Start of INFORMATION SHOWN

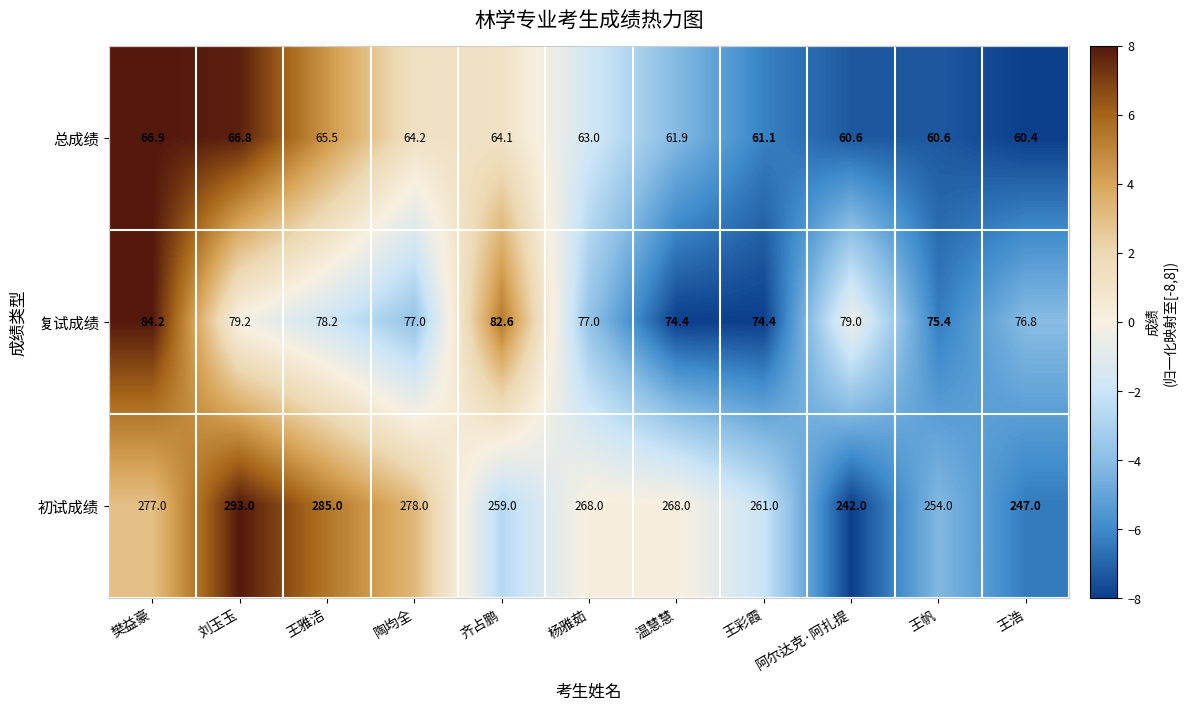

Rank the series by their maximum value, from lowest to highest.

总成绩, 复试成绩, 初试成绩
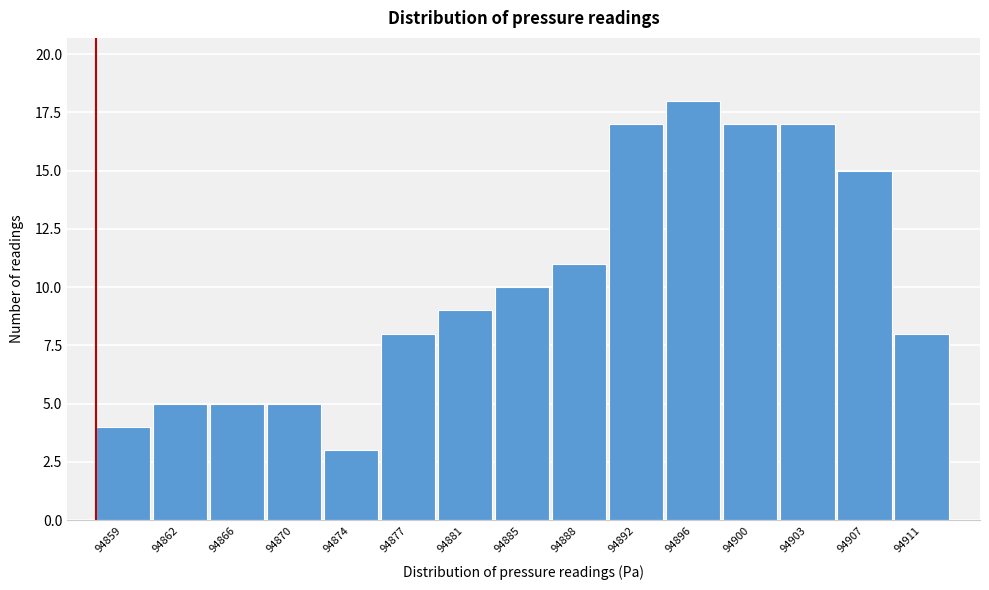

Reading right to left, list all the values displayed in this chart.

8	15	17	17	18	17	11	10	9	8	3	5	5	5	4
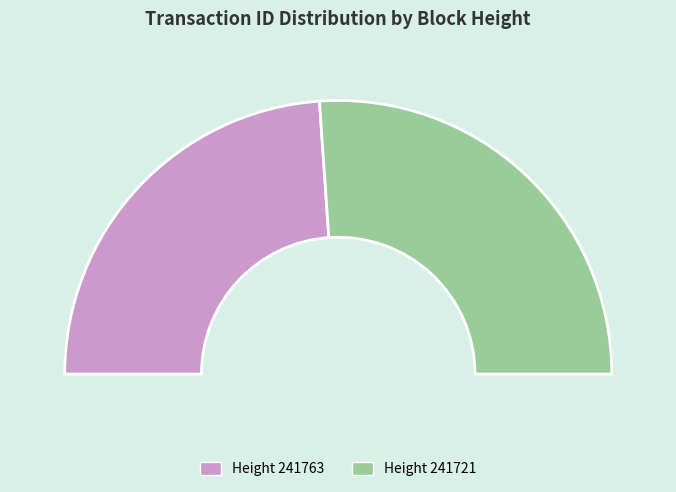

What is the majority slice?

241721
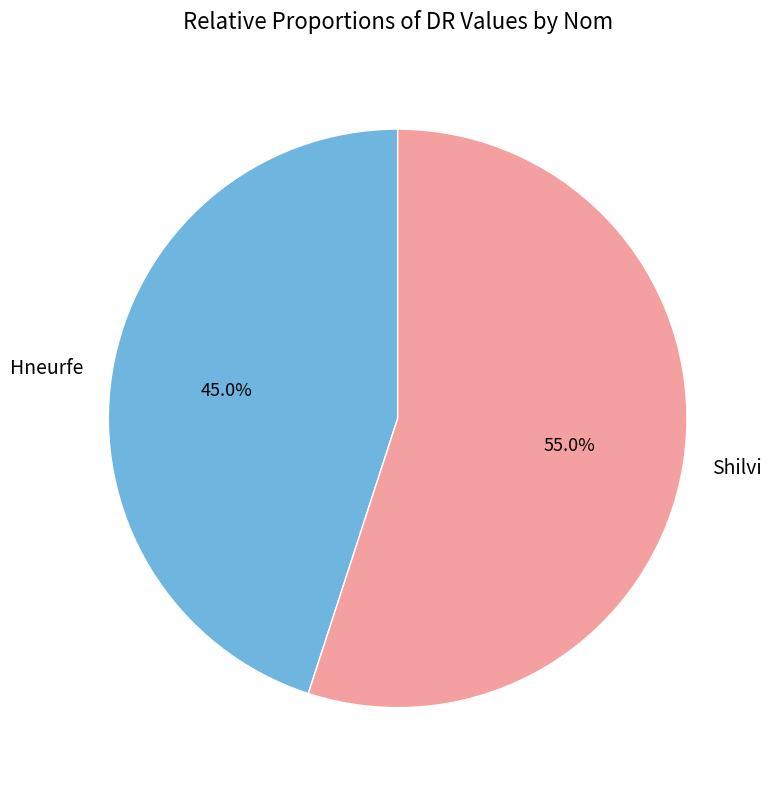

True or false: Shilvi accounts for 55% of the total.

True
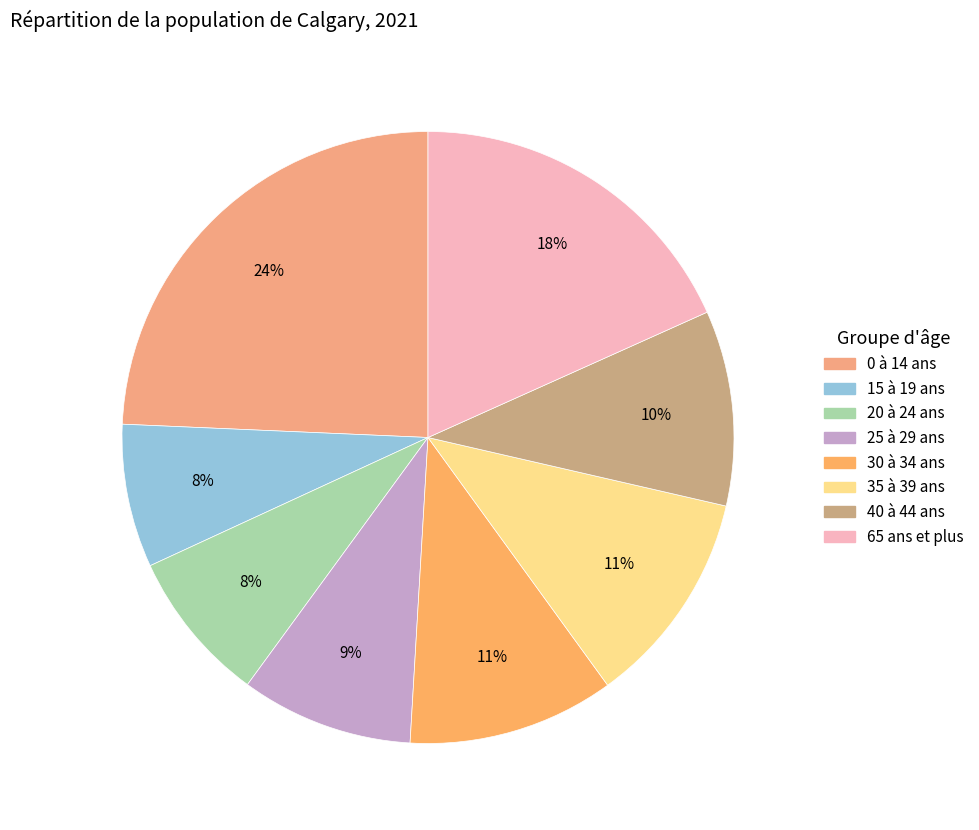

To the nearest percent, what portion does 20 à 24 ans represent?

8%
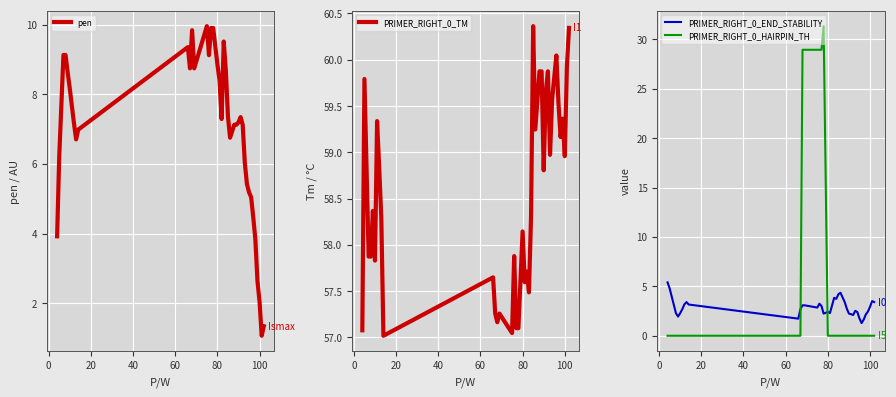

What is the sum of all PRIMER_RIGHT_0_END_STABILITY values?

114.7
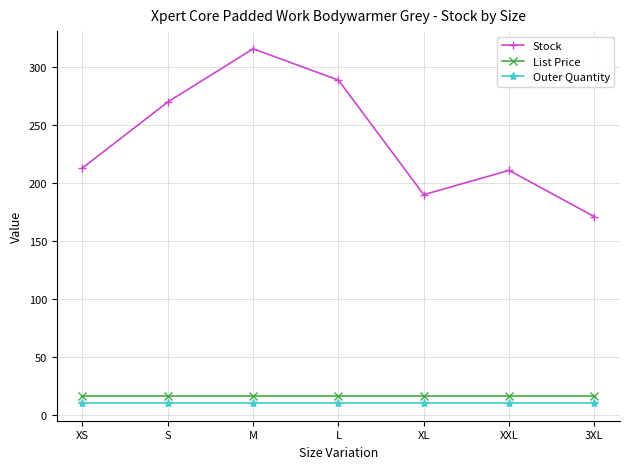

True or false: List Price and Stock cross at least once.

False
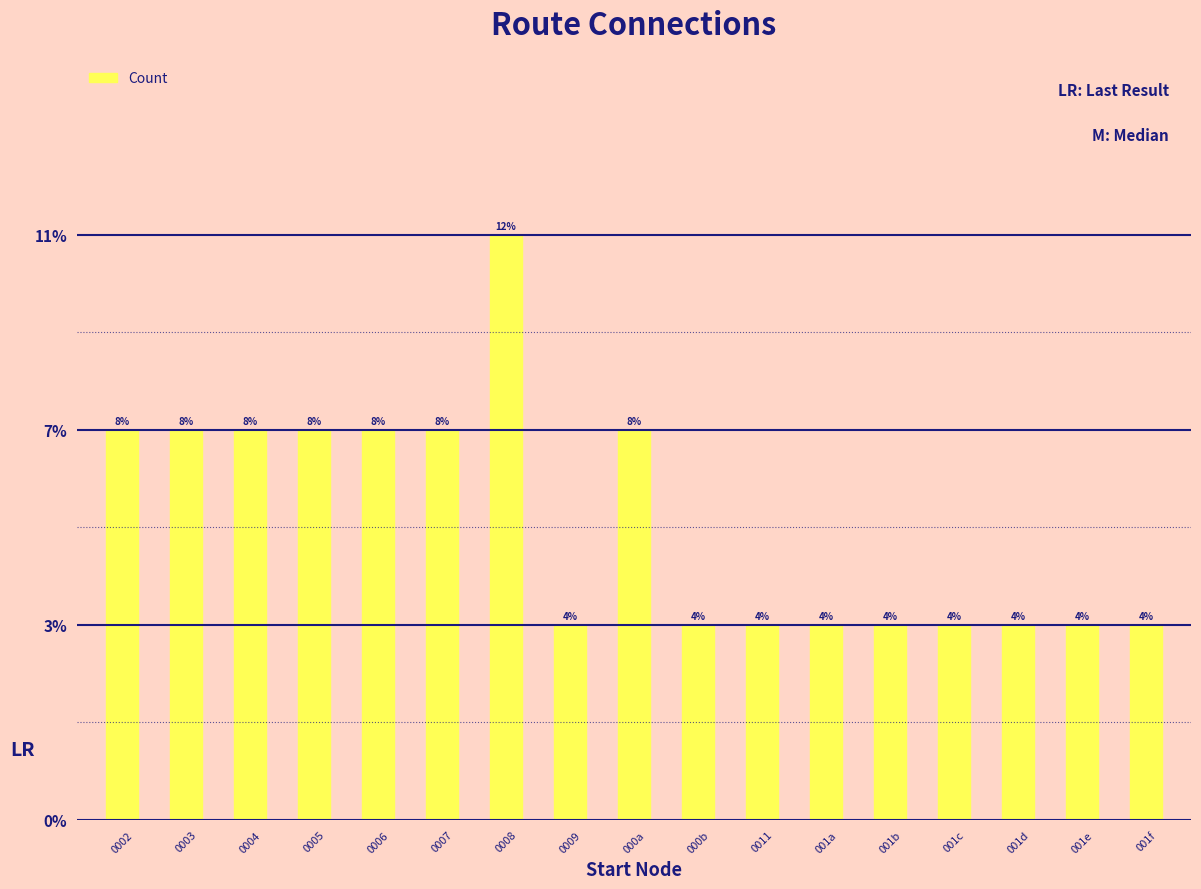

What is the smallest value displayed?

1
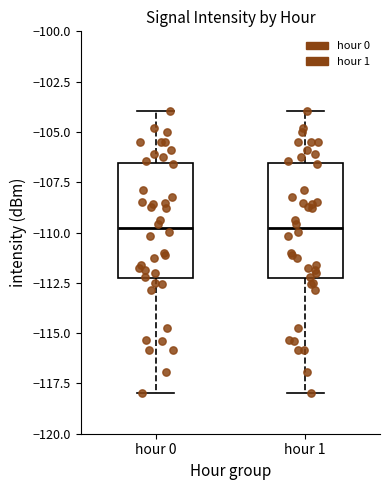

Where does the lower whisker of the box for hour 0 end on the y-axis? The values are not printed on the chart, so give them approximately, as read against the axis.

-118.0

End of INFORMATION SHOWN

Reproduce all of the material above with each "chart" switched to "graph" and nothing else altered. Leave out the pictures.

__RESPONSE BOX__.
Rank the series by their maximum value, from lowest to highest.

总成绩, 复试成绩, 初试成绩

Reading right to left, list all the values displayed in this graph.

8	15	17	17	18	17	11	10	9	8	3	5	5	5	4

What is the majority slice?

241721

True or false: Shilvi accounts for 55% of the total.

True

To the nearest percent, what portion does 20 à 24 ans represent?

8%

What is the sum of all PRIMER_RIGHT_0_END_STABILITY values?

114.7

True or false: List Price and Stock cross at least once.

False

What is the smallest value displayed?

1

Where does the lower whisker of the box for hour 0 end on the y-axis? The values are not printed on the graph, so give them approximately, as read against the axis.

-118.0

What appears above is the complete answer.